Saved data entries:
^^^^
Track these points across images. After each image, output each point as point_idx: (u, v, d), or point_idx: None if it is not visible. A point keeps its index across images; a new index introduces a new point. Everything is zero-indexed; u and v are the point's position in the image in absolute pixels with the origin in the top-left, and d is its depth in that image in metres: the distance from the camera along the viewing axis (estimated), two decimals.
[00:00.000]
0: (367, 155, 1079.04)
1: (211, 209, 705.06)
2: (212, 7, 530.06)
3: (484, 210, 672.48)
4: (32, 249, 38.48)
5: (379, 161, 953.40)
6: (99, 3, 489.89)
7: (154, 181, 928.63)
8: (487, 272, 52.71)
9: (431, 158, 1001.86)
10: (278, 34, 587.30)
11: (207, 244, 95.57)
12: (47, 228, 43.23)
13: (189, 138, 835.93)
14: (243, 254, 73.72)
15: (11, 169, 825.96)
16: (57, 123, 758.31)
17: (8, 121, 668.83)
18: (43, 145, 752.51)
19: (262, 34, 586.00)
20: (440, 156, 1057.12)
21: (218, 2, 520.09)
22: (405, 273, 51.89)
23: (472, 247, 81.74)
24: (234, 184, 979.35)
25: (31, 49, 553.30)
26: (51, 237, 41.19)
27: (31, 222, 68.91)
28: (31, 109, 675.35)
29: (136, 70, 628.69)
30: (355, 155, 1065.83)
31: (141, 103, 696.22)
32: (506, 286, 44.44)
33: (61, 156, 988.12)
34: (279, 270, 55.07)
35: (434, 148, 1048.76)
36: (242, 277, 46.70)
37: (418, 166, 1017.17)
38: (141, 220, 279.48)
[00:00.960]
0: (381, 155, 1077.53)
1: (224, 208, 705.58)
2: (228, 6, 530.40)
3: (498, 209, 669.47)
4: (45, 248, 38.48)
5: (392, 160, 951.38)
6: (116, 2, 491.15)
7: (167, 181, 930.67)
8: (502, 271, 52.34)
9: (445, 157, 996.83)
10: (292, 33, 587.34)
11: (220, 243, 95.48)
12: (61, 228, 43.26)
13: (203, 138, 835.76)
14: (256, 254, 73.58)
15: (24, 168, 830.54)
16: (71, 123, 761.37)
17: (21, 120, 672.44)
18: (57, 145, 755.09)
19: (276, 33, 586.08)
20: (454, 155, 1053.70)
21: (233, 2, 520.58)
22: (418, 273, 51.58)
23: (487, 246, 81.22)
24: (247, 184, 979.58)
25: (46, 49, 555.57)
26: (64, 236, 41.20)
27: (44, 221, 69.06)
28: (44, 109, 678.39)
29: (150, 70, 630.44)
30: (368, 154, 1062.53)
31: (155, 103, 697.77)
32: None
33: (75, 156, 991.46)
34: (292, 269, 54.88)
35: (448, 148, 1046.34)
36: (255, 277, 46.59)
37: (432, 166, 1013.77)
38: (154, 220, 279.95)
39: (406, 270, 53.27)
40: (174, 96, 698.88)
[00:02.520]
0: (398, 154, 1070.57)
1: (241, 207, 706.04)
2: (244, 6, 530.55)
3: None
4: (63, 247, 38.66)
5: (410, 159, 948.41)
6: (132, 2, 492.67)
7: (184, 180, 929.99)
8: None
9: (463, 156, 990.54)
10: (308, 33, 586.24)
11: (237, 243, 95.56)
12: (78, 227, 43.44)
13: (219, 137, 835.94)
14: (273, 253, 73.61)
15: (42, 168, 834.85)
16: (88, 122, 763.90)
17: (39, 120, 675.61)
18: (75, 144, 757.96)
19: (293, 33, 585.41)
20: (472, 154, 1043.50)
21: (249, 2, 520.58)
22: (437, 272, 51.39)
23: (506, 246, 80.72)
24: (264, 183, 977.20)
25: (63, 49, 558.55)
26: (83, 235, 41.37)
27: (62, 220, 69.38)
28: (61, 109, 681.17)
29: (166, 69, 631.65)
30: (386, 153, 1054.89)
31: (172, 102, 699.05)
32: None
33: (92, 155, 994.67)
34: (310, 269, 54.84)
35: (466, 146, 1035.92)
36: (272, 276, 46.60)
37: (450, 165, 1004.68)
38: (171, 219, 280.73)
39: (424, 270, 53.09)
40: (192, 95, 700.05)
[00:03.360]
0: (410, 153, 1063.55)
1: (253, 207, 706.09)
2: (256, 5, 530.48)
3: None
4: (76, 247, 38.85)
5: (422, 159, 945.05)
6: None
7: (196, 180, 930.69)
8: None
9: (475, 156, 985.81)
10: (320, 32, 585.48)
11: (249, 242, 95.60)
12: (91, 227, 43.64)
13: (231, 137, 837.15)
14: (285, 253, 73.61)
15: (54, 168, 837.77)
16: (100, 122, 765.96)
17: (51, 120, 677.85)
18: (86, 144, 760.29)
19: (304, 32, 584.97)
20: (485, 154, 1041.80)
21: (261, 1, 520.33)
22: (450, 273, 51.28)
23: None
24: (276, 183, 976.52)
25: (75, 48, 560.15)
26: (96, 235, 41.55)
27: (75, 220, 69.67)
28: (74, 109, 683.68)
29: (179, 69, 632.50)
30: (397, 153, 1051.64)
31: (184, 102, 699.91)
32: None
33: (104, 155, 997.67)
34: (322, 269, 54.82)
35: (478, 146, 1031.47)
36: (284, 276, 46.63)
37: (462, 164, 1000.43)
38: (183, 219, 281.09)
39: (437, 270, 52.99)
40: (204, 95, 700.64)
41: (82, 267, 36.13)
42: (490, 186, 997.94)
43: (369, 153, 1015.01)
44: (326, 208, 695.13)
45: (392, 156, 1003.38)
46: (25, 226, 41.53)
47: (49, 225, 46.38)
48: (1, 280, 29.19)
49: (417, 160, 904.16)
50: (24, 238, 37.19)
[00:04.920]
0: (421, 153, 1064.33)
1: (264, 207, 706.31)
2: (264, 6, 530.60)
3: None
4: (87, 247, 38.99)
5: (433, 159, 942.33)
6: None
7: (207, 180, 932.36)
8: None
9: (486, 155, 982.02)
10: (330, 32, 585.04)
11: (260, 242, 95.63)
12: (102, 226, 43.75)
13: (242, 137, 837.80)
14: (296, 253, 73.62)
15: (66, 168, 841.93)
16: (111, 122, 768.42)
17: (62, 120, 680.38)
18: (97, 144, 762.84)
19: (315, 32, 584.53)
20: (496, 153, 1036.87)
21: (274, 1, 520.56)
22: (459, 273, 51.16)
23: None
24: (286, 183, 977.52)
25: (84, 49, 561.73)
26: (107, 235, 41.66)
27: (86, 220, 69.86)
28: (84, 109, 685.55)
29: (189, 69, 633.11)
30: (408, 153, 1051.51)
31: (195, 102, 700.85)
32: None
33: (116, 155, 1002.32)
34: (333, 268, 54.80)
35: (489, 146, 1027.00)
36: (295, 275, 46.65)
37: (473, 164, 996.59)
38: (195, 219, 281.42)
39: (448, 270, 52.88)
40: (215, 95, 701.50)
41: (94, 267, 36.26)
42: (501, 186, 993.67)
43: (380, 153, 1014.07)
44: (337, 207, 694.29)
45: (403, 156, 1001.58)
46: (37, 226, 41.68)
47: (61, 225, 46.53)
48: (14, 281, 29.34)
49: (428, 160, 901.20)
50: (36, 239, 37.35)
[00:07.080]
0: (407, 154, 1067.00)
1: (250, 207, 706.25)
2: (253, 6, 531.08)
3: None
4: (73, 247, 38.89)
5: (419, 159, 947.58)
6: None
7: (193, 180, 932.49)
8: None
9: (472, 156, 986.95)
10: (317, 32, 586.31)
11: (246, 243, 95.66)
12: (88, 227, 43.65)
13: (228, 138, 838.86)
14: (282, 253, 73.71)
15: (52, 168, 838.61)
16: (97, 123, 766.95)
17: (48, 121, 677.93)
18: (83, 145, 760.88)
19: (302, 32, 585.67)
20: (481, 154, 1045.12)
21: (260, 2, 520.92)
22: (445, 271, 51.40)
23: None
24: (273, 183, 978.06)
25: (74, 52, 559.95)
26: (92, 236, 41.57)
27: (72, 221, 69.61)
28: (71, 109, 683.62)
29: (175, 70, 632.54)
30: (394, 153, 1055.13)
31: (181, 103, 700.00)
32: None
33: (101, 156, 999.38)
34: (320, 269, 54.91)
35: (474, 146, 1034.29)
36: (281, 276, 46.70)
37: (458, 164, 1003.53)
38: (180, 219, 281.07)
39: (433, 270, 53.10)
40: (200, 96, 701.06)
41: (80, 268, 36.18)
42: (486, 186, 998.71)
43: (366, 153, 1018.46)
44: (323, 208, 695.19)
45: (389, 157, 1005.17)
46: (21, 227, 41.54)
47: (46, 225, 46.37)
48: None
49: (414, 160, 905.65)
^^^^
Try it: Retype the entries above exactly, but only from the line containing "29: (136, 70, 628.69)" through the line containing "5: (392, 160, 951.38)", both included.

Result for this task:
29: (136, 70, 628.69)
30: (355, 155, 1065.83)
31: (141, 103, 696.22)
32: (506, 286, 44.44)
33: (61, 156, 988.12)
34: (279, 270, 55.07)
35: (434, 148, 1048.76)
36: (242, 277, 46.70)
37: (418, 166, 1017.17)
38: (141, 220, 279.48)
[00:00.960]
0: (381, 155, 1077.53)
1: (224, 208, 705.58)
2: (228, 6, 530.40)
3: (498, 209, 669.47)
4: (45, 248, 38.48)
5: (392, 160, 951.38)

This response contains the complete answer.